• **Task prompt**
Your output should be the lines of the entries below, exactly, from the first one through the line that holds "régions viticoles les".
*** Input ***
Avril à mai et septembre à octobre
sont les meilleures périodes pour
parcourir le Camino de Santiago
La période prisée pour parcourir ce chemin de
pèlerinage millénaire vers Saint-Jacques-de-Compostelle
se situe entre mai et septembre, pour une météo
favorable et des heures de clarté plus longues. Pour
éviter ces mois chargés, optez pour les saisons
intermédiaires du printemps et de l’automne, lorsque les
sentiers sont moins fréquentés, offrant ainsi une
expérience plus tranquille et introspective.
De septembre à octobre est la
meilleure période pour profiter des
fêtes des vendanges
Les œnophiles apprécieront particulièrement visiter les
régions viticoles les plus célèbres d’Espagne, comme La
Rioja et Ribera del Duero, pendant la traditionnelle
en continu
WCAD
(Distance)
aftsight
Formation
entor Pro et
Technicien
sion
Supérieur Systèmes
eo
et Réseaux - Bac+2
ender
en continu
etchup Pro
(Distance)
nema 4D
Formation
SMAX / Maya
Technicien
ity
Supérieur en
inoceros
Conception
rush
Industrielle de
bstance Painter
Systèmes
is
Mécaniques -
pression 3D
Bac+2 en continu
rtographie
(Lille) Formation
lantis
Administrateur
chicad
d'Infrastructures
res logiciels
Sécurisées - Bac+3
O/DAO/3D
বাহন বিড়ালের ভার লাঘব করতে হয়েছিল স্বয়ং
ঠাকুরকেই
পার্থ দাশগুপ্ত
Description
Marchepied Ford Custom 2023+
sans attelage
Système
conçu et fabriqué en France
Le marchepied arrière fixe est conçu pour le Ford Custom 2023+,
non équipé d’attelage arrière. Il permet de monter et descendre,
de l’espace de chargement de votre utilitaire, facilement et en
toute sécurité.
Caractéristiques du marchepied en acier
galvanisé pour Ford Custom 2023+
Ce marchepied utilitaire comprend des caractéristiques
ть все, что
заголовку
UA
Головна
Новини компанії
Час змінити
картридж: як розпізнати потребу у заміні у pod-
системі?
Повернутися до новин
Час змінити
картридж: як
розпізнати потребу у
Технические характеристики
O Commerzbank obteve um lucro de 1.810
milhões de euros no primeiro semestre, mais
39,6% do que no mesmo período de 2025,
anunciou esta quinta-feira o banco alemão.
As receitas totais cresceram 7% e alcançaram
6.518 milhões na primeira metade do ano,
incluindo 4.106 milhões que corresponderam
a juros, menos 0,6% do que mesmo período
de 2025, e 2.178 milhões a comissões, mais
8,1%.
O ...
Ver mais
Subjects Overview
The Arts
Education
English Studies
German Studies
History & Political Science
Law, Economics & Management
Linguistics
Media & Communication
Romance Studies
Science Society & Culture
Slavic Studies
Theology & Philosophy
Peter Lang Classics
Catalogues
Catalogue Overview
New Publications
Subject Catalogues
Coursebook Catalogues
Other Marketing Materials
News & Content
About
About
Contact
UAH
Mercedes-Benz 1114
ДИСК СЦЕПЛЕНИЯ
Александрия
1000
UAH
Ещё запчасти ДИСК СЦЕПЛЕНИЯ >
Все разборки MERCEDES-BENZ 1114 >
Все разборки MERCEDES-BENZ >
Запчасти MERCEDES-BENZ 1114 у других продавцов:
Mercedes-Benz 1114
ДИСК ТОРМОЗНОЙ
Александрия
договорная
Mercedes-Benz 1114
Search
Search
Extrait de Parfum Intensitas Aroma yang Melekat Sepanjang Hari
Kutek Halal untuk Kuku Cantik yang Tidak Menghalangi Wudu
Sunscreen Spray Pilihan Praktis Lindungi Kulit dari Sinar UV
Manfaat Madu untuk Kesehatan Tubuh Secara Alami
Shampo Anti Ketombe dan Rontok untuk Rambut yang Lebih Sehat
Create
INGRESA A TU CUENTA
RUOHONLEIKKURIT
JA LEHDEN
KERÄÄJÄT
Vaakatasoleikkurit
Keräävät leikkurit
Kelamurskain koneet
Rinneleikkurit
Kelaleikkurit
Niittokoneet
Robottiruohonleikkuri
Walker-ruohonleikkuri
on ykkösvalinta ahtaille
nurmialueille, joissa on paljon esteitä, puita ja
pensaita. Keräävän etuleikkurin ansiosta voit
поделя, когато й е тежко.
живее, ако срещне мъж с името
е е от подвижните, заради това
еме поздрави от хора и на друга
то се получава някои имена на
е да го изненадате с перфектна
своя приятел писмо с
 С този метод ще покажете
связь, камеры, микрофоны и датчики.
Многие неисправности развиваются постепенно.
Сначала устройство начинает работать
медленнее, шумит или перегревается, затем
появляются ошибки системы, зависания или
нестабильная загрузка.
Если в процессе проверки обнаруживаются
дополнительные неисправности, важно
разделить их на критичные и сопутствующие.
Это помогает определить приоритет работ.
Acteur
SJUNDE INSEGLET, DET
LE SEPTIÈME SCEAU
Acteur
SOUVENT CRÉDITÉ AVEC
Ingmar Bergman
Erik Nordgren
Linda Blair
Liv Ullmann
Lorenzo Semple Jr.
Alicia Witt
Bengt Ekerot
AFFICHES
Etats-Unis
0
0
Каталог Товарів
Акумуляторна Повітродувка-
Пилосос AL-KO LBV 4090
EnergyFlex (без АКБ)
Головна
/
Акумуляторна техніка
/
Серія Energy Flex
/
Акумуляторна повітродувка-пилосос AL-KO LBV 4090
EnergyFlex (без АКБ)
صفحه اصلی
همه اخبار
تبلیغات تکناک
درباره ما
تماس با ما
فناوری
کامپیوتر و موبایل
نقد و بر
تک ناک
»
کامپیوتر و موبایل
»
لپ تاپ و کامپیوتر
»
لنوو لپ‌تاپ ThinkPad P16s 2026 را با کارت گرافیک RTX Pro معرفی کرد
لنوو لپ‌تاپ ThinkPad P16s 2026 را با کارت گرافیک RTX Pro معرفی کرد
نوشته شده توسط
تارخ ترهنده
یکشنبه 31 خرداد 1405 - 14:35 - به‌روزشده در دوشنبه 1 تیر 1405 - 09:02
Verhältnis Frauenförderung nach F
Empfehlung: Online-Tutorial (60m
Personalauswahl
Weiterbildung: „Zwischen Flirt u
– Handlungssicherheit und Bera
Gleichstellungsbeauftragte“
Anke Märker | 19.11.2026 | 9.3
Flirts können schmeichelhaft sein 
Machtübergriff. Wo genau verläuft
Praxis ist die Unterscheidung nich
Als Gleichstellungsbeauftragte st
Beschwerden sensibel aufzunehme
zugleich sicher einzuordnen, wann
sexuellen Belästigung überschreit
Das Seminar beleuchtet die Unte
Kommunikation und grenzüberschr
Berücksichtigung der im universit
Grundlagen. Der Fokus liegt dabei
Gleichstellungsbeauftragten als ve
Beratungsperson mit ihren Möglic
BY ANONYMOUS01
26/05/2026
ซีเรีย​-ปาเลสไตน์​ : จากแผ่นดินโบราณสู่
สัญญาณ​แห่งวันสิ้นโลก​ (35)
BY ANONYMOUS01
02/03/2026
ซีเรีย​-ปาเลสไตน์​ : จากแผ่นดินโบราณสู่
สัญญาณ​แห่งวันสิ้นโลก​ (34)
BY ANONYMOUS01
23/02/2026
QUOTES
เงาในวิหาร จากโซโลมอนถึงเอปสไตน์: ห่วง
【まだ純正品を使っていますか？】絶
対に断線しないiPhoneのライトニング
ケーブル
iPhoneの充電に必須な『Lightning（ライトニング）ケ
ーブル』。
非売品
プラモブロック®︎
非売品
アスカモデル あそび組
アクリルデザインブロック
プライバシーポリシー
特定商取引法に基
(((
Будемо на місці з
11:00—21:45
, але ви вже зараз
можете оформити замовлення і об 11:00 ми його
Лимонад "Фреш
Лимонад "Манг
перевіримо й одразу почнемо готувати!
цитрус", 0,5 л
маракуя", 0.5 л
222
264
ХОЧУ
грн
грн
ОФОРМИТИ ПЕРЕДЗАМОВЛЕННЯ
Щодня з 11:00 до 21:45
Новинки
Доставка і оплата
*** End of Input ***
• **Solution to this task**
Avril à mai et septembre à octobre
sont les meilleures périodes pour
parcourir le Camino de Santiago
La période prisée pour parcourir ce chemin de
pèlerinage millénaire vers Saint-Jacques-de-Compostelle
se situe entre mai et septembre, pour une météo
favorable et des heures de clarté plus longues. Pour
éviter ces mois chargés, optez pour les saisons
intermédiaires du printemps et de l’automne, lorsque les
sentiers sont moins fréquentés, offrant ainsi une
expérience plus tranquille et introspective.
De septembre à octobre est la
meilleure période pour profiter des
fêtes des vendanges
Les œnophiles apprécieront particulièrement visiter les
régions viticoles les plus célèbres d’Espagne, comme La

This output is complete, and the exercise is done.